Pilar era effettivamente la sola altra donna della banda e come tale era la miglior amica di Bianca, quasi una sorella. Ed era anche, come dire…
Beh, insomma, gli altri la chiamavano “Mira”, imperativo presente del verbo “mirar”.
Cosi’, semplicemente, perche’ quando entrava nel raggio visivo di un uomo questo se la divorava con gli occhi e immancabilmente esclamava “Mira!”, tubando con la voce rotonda di chi e’ tentato da un goloso pasticcino e indicandola in un trionfo estatico di libidine.

Gia’ perche’ Pilar aveva il corpo di un angelo e il viso di un diavolo, malizioso e innocente al tempo stesso, incorniciato da un fiume di capelli neri, lucidi e freddi che portava raccolti in una treccia grossa come un bicchiere.
In una giornata di profonda speculazione teologica Felipe ipotizzo’ che Pilar fosse un essere magico creato da Dio in un momento di distrazione e forse, a pensarci bene, non si era sbagliato di molto.
Al suo aspetto miracoloso, infatti, Pilar univa un carattere zingaro che la rendeva assolutamente unica. Leggera, mai imbronciata, libera… forse un po’ pazza, Pilar era un mondo di contraddizioni: parlava come un uomo ma con la delicatezza di una vergine (cosa che certo non era e forse non era mai stata), era tenera e spregiudicata, amava tutti e nessuno, uccideva senza pieta’ ma era dolce come il miele. Nella banda erano pochi quelli che non aveva provato e – incredibile a dirsi – riusciva a fare in modo che i suoi amanti stravedessero per lei senza esserne gelosi, aveva insomma potenzialita’ rivoluzionarie tali da far tremare il piu’ oscurantista dei bigotti.

“Ho bisogno di un favore, chica, posso contare su di te?” chiese Pilar senza preamboli.
“Certo”.
“Puoi occuparti del mio mulo? Stasera voglio farmi bella e voglio farlo con cura”.
“Bella?” domando’ Bianca incredula “Qui, in mezzo alla brughiera, tra noi e i muli… e poi come sarebbe a dire che vuoi farti bella? Vuoi forse far impallidire le stelle?”
“No, voglio far impallidire Manuel” rispose Pilar con malizia, e i suoi occhi brillarono come quelli del predatore piu’ feroce.
Bianca soffio’ col naso ricordando per un attimo il felino di cui portava il nome “Mira, sei incorreggibile!” poi penso’ a Manuel, quel giovane enigmatico che si era unito al gruppo in primavera: era sbucato praticamente dal nulla, in sella ad una giumenta baia di prima scelta e vestito come un signore di citta’, con giacca, camicia di lino, persino un panciotto!
“Quello e’ un uomo strano, Pilar.
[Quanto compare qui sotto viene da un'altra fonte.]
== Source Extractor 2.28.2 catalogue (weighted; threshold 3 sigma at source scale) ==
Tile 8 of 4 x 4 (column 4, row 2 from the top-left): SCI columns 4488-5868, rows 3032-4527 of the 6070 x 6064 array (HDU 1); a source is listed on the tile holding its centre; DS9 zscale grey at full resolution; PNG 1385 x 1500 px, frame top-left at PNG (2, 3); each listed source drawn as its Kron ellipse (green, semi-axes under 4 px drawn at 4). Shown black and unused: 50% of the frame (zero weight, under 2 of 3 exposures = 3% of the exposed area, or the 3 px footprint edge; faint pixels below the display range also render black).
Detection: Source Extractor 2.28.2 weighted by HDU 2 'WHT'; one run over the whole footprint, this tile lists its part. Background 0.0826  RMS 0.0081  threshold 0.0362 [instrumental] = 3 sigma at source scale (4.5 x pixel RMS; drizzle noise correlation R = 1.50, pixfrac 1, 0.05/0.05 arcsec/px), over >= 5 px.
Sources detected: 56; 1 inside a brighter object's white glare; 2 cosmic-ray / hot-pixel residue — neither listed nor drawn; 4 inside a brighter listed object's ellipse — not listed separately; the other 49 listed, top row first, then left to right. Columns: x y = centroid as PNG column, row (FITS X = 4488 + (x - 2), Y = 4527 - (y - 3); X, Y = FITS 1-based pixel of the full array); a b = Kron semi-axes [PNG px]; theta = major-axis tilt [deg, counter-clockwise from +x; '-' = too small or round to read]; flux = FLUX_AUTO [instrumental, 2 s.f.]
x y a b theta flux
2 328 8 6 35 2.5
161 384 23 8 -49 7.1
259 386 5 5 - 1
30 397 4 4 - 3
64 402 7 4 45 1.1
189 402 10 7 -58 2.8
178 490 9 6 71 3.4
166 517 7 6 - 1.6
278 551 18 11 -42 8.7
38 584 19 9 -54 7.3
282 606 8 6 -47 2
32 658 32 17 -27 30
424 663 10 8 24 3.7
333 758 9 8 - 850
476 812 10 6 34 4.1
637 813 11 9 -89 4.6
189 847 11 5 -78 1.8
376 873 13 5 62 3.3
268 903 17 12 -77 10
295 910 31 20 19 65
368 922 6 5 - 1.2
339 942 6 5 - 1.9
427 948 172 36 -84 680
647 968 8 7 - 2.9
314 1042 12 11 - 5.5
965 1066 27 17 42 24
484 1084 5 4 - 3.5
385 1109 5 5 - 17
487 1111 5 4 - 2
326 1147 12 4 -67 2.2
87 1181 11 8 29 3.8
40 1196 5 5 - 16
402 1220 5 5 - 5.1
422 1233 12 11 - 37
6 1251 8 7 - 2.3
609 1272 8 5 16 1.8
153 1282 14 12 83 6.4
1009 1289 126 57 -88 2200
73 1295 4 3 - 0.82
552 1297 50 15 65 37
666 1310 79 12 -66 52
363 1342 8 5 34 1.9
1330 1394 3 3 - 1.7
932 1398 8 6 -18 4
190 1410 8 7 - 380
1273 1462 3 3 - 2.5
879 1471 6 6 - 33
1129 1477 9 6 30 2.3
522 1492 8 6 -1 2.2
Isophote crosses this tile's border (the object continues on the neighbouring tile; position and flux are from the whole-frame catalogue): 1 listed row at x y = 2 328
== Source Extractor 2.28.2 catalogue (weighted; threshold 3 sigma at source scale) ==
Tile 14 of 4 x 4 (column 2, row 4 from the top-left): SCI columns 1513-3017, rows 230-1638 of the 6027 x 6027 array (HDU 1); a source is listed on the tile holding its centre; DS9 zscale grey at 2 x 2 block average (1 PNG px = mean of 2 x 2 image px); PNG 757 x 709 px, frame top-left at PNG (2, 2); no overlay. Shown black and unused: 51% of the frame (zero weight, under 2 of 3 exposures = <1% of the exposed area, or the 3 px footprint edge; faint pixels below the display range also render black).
Un ricco che butta alle spalle i suoi privilegi per fare la rivoluzione deve essere un pazzo, oppure e’ un bugiardo, o ancora nasconde qualcosa.”
“Voglio ben sperare!” ribatte’ allusiva l’amica “E mi auguro che sia all’altezza del resto!
Guardalo, e’ piu’ alto degli altri di diverse dita, ha un bel viso, i capelli ricci e il portamento orgoglioso di un purosangue. E poi guarda che spalle, guarda che culo!
Basta, ho deciso, deve essere mio” sentenzio’ Pilar.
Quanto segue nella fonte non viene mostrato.